Sister leads exiled Thai prime minister’s party to victory

BANGKOK, Thailand–Thailand’s main opposition party won a fractious election Sunday, paving the way for the selection of the nation’s first female prime minister and the possible return from exile of her controversial brother.

Several hundred supporters mobbed party headquarters as word sprea

d that the Puea Thai party, led by political novice Yingluck Shinawatra, 44, had won more than 260 of parliament’s 500 seats in preliminary results.

“There is a lot more hard work to do,” she told cheering fans. “There are many things to accomplish to make reconciliation possible.”

Her supporters hope the apparent victory will endure, having seen past elections undermined by judicial decisions, military pressure and parliamentary maneuvers engineered by royalist conservatives.

Yingluck is stand-in for her billionaire brother, former Prime Minister Thaksin Shinawatra, who has called the shots and paid her campaign bills. The controversial Thaksin is in self-imposed exile in Dubai, avoiding a two-year sentence on corruption charges after he was ousted in a 2006 military coup.

“I like Yingluck, and it doesn’t bother me that Thaksin will be the real one running things,” said Sommurk Keawnoi, 51, selling pineapple topped with fiery chili flakes from a wood and glass cart in Bangkok’s Klong Toey area, a Thaksin stronghold.

“Those were good times when he was prime minister,” she added. “I’m just afraid that, with her victory, dark hands will take away our rights again.”

Yingluck, aware of the criticism that she is, in her brother’s words, his “clone,” said Sunday that she took her mandate seriously. “I’ll put the country before me and my family,” she told the local media.
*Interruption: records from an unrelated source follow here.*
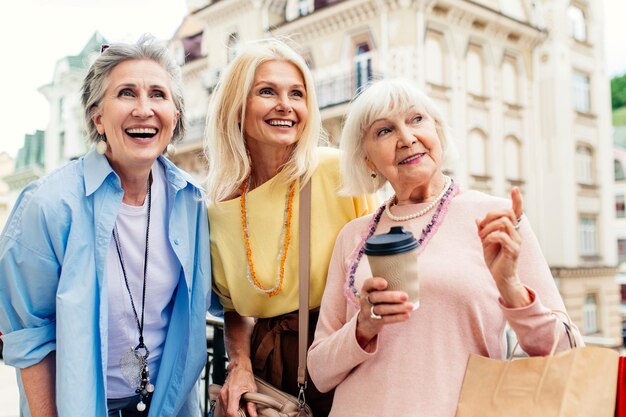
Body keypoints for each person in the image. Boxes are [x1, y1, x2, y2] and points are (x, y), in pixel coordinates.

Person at [306, 78, 583, 417]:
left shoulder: (495, 218)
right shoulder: (354, 236)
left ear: (437, 130)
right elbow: (319, 373)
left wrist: (511, 287)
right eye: (384, 131)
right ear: (367, 159)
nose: (407, 138)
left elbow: (565, 349)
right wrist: (363, 326)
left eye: (416, 119)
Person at [0, 35, 212, 417]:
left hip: (169, 405)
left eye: (159, 95)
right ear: (97, 116)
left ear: (175, 117)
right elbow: (26, 336)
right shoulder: (47, 205)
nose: (144, 109)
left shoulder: (192, 202)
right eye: (127, 93)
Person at [205, 38, 377, 417]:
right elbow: (234, 309)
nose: (285, 105)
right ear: (237, 106)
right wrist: (240, 365)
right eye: (267, 91)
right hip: (268, 381)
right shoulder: (218, 207)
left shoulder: (337, 171)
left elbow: (383, 265)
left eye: (296, 93)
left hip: (347, 361)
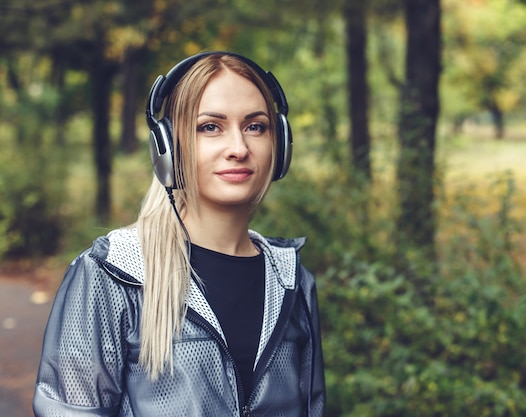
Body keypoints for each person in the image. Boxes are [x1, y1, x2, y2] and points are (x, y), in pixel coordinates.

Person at [33, 51, 325, 417]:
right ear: (168, 147)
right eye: (210, 127)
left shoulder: (291, 281)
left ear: (279, 144)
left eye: (255, 126)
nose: (238, 148)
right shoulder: (111, 273)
An open question is whether the nation’s power brokers, led by the army and the monarchy, will accept the results after backing incumbent Prime Minister Abhisit Vejjajiva’s Democrat Party. With 95 percent of the votes counted, his party had won160 seats.

Thailand, a nation of 66 million, has suffered a destructive social schism over the past six years between haves and have-nots. That culminated in street demonstrations and a bloody crackdown in May 2010 with more than 90 people killed, over 1,800 wounded and glitzy shopping centers engulfed in flames.

In an interview broadcast on the Thai PBS network Sunday, Thaksin said he did not feel vengeful, was ready to “forgive all” and favored reconciliation.

Attention now shifts to how the winning party will govern. It’s expected to name a prime minister within a week almost certainly Yingluck and announce its coalition partners within a fortnight. It’s also expected to try to engineer Thaksin’s return to Thailand, a deeply divisive move, perhaps linked to a broader amnesty.